Q: You've recommended encouraging savings by having direct deposits go into savings rather than checking accounts, but for the sake of convenience I've split the difference and allocated my paychecks 50/50 between savings and checking. By now, I've seen a considerable accumulation in my checking account, to the point where I feel I should leave enough in checking to keep the account active but invest the remainder elsewhere.
Since depositing half my pay into checking is more than covering my spending needs, going forward should I increase the deposit allocation to the savings account, or keep the allocation at 50/50 and use the accumulation that builds up in checking to diversify into more active investments?
A: You are in a good situation - not all payroll services allow you to split direct deposit allocations. You are wise to take advantage of the opportunity. It also indicates that your finances are in good shape if 50 percent of your pay is more than covering your immediate needs. So now, you have the happy problem of figuring out what to do with the extra savings.

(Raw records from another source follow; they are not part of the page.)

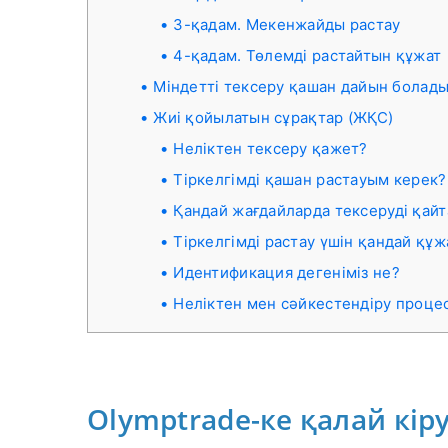
3-қадам. Мекенжайды растау
4-қадам. Төлемді растайтын құжат
Міндетті тексеру қашан дайын болад
Жиі қойылатын сұрақтар (ЖҚС)
Неліктен тексеру қажет?
Тіркелгімді қашан растауым керек?
Қандай жағдайларда тексеруді қайт
Тіркелгімді растау үшін қандай құ
Идентификация дегеніміз не?
Неліктен мен сәйкестендіру проце
Olymptrade-ке қалай кір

Building up checking vs. savings for investments
Given how low interest rates on savings accounts are these days, it probably does make sense to diversify into more active investments, such via online brokers. Especially since your cash flow seems strong enough for you to avoid having to dip into savings. The question then becomes whether it is better to use the checking account or the savings account as the springboard into those investments.
Advantages of growing savings accounts
The savings account might have a couple advantages over the checking account as a place to let savings accumulate prior to investment:
1. Savings rates are higher
As low as savings account rates are, they are probably higher than the rate you are earning in your checking account, if any.

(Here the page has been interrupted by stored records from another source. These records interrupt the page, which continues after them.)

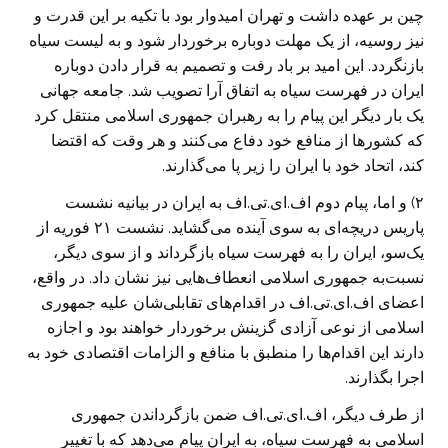
چین بر عهده داشت و تهران امیدوار بود با تکیه بر این قدرت و
نیز روسیه، از یک مهلت دوباره برخوردار شود و به لیست سیاه
بازنگردد. این امید بر باد رفت و تصمیم به قرار دادن دوباره
ایران در فهرست سیاه به اتفاق آرا تصویب شد. جامعه جهانی
یک بار دیگر این پیام را به رهبران جمهوری اسلامی منتقل کرد
که کشورها از منافع خود دفاع می‌کنند و هر وقت که اقتضا
کند، اتحاد خود با ایران را زیر پا می‌گذارند.
۲) و اما، پیام دوم اف.ای.تی.اف به ایران در بیانیه نشست
پاریس دریچه‌ای به سوی آینده می‌گشاید. نشست ۲۱ فوریه از
یک‌سو، ایران را به فهرست سیاه بازگرداند و از سوی دیگر،
نسبت‌به جمهوری اسلامی انعطاف‌هایی نیز نشان داد. در واقع،
اعضای اف.ای.تی.اف در اقدام‌های تقابلی‌شان علیه جمهوری
اسلامی از نوعی آزادی گزینش برخوردار خواهند بود و اجازه
دارند این اقدام‌ها را منطبق با منافع و الزامات اقتصادی خود به
اجرا بگذارند.
از طرف دیگر، اف.ای.تی.اف ضمن بازگرداندن جمهوری
اسلامی به فهرست سیاه، به ایران پیام می‌دهد که با تغییر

2. There are fewer chances to overspend
Having the excess accumulate in your savings account would reduce the temptation for any new spending to creep into your habits by having extra money easily accessible in your checking account.
Other considerations for direct deposit
Two other points to keep in mind as you set all this up:
- First of all, meet balance requirements to avoid checking account fees. Make sure you don't starve your checking account to the point where you incur fees by dropping below minimum balance requirements or overdrawing the account. Those fees could easily wipe out any interest you would earn by making extra allocations to savings.
- Second, raise deferrals for retirement savings accordingly. If your employer has a 401(k) retirement savings or other voluntary contribution plan, you might want to consider raising your deferrals into that plan if possible. This would maintain the principle of making savings automatic, but would get some of those savings directly into more active investments while also taking advantage of the tax-deferral and possibly matching benefits of a retirement plan.
Again, it sounds like you are dealing from strength financially, and incorporating more long-term investments into your plan should only strengthen your position.